The Citizen (KZN)

Firm can’t duck liability

SCA RULES ON DEATH: MARKETING PROJECT SCAFFOLDIN­G COLLAPSE

- Bernade e Wicks – bernadette­w@citizen.co.za

Finding of negligence on part of Hirt & Carter at concert upheld by appeal court.

The Supreme Court of Appeal (SCA) has shot down a bid by Hirt & Carter to overturn inquest findings implicatin­g the advertisin­g and marketing company in the death of a woman killed in a scaffoldin­g collapse at a Cape Town concert in 2012.

Florentina Popa died after heavy wind blew over temporary scaffoldin­g, which Hirt & Carter had been involved in putting up as part of a marketing project for Lucozade, at a concert at Cape Town Stadium on 7 November, 2012. At least 19 others were injured.

An inquest headed by magistrate Ingrid Arnste in 2017 found Hirt & Carter – together with the subcontrac­tors Bothma Signs and Vertex Scaffoldin­g – had been negligent and could be causally linked to Popa’s death.
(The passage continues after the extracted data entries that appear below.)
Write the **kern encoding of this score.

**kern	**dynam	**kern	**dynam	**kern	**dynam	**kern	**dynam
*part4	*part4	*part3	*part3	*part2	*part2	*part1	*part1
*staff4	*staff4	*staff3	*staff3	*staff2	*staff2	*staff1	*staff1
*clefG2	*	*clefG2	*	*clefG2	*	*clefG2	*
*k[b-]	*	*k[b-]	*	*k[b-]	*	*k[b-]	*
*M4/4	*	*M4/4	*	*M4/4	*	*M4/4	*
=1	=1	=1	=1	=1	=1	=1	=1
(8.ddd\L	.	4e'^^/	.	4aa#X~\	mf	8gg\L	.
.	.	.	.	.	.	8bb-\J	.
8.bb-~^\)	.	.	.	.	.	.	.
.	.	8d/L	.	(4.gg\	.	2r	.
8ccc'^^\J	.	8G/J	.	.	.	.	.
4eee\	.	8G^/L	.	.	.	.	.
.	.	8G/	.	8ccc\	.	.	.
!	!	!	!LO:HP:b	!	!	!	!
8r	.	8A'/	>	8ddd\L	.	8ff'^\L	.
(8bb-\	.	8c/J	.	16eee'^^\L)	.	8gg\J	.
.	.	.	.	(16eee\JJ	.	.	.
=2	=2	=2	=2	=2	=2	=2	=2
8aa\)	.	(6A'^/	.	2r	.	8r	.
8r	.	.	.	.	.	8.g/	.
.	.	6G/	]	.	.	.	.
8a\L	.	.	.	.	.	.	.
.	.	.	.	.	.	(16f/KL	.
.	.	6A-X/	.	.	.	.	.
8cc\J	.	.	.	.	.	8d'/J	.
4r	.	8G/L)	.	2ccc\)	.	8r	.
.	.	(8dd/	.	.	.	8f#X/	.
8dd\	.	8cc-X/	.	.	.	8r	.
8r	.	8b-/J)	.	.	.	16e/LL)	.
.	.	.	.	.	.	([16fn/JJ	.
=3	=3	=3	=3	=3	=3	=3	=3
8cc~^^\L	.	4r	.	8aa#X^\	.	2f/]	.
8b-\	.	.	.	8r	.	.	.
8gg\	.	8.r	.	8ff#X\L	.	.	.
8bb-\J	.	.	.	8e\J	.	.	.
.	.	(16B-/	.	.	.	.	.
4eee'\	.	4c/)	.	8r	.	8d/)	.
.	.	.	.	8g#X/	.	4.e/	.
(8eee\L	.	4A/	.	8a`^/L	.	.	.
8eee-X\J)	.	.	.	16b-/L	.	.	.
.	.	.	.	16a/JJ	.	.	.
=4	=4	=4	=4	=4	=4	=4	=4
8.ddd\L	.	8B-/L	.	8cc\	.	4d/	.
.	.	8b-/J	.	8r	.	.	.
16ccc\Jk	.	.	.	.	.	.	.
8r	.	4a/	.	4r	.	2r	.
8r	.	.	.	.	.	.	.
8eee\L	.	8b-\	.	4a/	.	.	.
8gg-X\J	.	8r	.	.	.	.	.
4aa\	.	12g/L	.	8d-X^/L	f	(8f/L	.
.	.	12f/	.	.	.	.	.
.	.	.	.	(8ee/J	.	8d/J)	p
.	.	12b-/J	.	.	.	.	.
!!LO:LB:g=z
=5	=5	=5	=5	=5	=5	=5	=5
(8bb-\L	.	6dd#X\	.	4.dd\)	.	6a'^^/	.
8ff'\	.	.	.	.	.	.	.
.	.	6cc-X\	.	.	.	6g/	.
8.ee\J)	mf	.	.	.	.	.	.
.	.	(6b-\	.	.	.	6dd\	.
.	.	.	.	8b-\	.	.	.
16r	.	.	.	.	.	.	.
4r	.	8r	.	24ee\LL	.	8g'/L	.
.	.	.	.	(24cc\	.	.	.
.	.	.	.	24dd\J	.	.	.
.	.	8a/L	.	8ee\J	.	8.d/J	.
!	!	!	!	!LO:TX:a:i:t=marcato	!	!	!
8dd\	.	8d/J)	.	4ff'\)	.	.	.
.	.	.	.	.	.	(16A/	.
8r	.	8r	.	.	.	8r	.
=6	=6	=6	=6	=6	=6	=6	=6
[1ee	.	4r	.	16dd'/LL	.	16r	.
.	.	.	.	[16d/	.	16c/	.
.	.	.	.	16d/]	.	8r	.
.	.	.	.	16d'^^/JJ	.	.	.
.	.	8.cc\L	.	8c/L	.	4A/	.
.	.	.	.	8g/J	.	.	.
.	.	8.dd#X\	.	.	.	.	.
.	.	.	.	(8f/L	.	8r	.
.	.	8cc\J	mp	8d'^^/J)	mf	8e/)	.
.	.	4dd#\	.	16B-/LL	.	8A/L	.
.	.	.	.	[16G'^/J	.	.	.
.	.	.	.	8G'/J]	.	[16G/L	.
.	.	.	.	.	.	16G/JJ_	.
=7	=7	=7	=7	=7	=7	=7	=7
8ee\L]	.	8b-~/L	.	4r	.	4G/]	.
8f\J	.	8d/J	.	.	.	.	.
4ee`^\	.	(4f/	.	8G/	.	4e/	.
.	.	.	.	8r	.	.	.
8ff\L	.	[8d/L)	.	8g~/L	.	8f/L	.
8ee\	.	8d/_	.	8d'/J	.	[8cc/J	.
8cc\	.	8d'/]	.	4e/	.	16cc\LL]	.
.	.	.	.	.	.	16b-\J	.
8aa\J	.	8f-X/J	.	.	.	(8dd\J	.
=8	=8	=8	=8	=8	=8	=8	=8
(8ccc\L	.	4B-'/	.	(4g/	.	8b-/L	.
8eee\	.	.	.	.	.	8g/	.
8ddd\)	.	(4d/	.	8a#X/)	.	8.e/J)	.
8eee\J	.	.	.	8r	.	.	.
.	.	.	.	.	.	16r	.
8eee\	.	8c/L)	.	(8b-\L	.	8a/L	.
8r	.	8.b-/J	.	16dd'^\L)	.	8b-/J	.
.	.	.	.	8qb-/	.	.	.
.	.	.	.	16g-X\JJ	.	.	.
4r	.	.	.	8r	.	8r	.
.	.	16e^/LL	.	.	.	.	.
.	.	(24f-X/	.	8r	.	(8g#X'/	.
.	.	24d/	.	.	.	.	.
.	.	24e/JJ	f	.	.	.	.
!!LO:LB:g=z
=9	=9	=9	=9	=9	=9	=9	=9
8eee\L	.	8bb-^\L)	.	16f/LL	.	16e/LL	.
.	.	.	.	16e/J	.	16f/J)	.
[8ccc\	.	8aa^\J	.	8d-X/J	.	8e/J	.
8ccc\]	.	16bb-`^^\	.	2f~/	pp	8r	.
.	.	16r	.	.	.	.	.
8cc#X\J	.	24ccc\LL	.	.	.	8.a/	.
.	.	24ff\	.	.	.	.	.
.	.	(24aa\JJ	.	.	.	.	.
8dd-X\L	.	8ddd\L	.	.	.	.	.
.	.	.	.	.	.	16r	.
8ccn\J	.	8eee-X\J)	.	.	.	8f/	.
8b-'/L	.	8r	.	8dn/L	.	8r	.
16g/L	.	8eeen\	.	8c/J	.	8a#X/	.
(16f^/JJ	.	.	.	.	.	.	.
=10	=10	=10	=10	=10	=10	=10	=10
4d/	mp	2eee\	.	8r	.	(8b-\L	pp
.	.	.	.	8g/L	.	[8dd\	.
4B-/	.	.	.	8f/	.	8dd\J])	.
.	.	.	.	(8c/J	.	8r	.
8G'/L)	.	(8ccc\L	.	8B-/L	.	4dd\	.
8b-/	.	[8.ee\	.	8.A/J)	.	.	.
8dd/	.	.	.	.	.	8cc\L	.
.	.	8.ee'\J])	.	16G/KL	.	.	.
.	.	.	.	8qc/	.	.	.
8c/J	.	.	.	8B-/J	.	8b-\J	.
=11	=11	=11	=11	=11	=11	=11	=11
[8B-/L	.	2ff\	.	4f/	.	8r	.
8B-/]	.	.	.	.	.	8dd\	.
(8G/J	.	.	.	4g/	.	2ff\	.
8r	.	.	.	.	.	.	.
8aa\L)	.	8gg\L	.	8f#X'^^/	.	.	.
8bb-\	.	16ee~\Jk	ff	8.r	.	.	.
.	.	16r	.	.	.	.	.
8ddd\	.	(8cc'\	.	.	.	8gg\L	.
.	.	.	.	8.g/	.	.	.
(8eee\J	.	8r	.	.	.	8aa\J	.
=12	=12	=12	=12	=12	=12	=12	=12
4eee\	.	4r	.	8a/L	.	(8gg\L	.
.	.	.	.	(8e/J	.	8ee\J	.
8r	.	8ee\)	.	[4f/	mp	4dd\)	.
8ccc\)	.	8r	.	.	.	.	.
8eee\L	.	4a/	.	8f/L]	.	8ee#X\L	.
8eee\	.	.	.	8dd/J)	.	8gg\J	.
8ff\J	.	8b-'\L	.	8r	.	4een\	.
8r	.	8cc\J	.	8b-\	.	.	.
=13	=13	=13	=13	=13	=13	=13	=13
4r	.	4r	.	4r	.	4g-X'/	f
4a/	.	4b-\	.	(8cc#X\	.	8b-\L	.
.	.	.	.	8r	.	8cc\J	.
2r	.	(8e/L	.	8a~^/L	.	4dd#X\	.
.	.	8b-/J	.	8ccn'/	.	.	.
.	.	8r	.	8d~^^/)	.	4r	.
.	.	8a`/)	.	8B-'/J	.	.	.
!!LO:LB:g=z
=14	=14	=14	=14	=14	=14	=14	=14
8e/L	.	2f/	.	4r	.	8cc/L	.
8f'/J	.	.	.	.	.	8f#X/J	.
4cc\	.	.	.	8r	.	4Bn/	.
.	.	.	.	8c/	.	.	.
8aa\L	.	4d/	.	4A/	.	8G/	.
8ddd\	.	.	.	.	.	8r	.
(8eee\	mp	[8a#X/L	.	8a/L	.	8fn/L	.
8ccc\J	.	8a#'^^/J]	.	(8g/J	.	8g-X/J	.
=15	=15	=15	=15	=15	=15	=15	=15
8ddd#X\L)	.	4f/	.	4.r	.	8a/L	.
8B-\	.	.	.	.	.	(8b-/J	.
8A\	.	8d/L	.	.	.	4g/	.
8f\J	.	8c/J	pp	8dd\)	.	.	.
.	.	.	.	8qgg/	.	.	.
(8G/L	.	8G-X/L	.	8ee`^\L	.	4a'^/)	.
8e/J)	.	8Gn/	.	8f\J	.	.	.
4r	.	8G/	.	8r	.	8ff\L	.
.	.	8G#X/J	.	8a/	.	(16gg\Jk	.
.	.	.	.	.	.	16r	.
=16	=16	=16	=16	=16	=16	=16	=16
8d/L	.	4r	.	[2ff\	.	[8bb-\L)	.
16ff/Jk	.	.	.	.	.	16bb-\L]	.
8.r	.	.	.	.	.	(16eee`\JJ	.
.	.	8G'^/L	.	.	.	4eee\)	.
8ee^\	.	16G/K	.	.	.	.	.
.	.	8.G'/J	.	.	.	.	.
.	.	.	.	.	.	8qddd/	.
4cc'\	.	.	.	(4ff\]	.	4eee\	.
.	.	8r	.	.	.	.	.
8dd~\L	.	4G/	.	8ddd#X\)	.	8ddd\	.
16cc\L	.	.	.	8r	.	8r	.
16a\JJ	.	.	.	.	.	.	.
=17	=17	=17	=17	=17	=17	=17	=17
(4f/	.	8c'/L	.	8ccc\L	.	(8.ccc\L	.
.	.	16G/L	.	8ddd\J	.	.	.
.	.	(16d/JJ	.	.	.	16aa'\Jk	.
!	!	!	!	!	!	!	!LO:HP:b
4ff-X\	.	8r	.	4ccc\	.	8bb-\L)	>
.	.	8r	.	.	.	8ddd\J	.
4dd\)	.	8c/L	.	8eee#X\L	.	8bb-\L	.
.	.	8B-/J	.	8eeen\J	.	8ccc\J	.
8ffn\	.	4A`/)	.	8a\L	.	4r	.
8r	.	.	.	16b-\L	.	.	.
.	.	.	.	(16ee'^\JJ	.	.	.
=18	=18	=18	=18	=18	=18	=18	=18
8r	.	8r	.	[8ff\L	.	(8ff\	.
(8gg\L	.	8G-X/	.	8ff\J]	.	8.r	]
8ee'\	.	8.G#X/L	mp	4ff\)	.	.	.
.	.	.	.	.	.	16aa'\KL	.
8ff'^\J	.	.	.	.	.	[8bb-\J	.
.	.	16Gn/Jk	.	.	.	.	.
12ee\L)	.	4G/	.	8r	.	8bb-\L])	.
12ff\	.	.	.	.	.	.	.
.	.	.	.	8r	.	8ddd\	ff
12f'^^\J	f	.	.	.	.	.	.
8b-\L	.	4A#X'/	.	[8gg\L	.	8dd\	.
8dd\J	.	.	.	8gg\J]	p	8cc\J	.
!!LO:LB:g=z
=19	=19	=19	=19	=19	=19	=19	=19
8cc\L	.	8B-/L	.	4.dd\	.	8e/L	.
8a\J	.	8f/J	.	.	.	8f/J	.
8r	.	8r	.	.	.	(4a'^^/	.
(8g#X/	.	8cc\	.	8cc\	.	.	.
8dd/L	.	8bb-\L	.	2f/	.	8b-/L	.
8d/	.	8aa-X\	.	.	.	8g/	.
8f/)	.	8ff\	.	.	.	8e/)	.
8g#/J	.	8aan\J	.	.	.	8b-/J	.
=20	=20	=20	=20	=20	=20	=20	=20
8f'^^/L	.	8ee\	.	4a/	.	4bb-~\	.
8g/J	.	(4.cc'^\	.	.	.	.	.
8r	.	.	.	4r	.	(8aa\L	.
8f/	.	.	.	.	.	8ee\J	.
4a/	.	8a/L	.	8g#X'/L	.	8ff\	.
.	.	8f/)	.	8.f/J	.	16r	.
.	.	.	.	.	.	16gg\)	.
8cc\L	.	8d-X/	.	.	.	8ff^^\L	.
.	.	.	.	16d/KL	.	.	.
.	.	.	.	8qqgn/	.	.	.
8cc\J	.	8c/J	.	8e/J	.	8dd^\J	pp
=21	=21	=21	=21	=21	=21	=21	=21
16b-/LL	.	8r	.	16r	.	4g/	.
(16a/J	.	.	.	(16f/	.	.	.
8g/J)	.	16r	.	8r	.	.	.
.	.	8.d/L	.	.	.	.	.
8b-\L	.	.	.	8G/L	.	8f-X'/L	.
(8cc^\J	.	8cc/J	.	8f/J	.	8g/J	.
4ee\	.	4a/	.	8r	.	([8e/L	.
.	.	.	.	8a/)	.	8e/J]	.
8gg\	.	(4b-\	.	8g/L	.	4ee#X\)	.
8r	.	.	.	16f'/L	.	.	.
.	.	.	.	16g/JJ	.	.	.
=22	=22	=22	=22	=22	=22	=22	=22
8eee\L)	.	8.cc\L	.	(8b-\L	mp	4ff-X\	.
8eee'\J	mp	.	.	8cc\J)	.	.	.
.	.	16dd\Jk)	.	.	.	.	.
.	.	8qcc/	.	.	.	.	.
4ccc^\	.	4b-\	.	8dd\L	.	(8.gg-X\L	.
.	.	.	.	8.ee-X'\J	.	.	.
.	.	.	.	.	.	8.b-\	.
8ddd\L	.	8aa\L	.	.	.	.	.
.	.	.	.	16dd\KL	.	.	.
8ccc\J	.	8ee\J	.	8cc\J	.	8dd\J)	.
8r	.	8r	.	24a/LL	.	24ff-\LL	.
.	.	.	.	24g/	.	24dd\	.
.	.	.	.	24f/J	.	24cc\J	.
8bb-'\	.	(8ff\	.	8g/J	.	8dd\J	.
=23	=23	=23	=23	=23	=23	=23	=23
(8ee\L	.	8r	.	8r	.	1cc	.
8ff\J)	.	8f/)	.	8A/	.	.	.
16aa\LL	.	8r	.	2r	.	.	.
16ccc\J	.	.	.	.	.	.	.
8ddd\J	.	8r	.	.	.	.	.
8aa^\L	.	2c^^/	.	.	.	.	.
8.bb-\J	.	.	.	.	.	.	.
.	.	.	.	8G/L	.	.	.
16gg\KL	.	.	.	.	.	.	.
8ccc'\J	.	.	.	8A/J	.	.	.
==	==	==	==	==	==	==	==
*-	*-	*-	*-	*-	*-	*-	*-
Hirt & Carter tried to have the findings against it reviewed in the Western Cape High Court but was unsuccessf­ul and so turned to the SCA. There too, though, its case has now been dismissed.

The appellate court handed down its ruling on Friday. Penned by Judge Sulet Potterill with four other appeal judges concurring, it detailed how Hirt & Carter was approached by Glaxosmith­kline – which owns Lucozade – to assist with advertisin­g at the concert and proposed two “towers” be erected and branding attached thereto.

The constructi­on thereof, though, was subcontrac­ted to signage company Bothma Signs and further to bespoke scaffoldin­g company Vertex Scaffoldin­g.

In the original proceeding­s, Arnste indicated it was “common cause that there had been no structural engineer sign-off and the towers had not been properly secured, causing them to dislodge and fall on concertgoe­rs”.

She rejected Hirt & Carter’s efforts to lay the blame squarely at the feet of the subcontrac­tors, though – as did the high court, which emphasised that the company had accepted liability for a safety compliance certificat­e and “was duty bound to ensure that the certificat­e in fact complied in form and substance with the requisite safety standards”.

In the SCA, Hirt & Carter argued Arnste had made a material error of law by finding the company had an obligation to supervise constructi­on of the scaffoldin­g and manage the safety aspects.

But Potterill on Friday said the inquest ruling was premised on a finding of negligence on the part of Hirt & Carter. “There is, in my view, no discernibl­e material error of law by the magistrate of the kind on which a review might be founded. Indeed, I can find no error at all,” she said.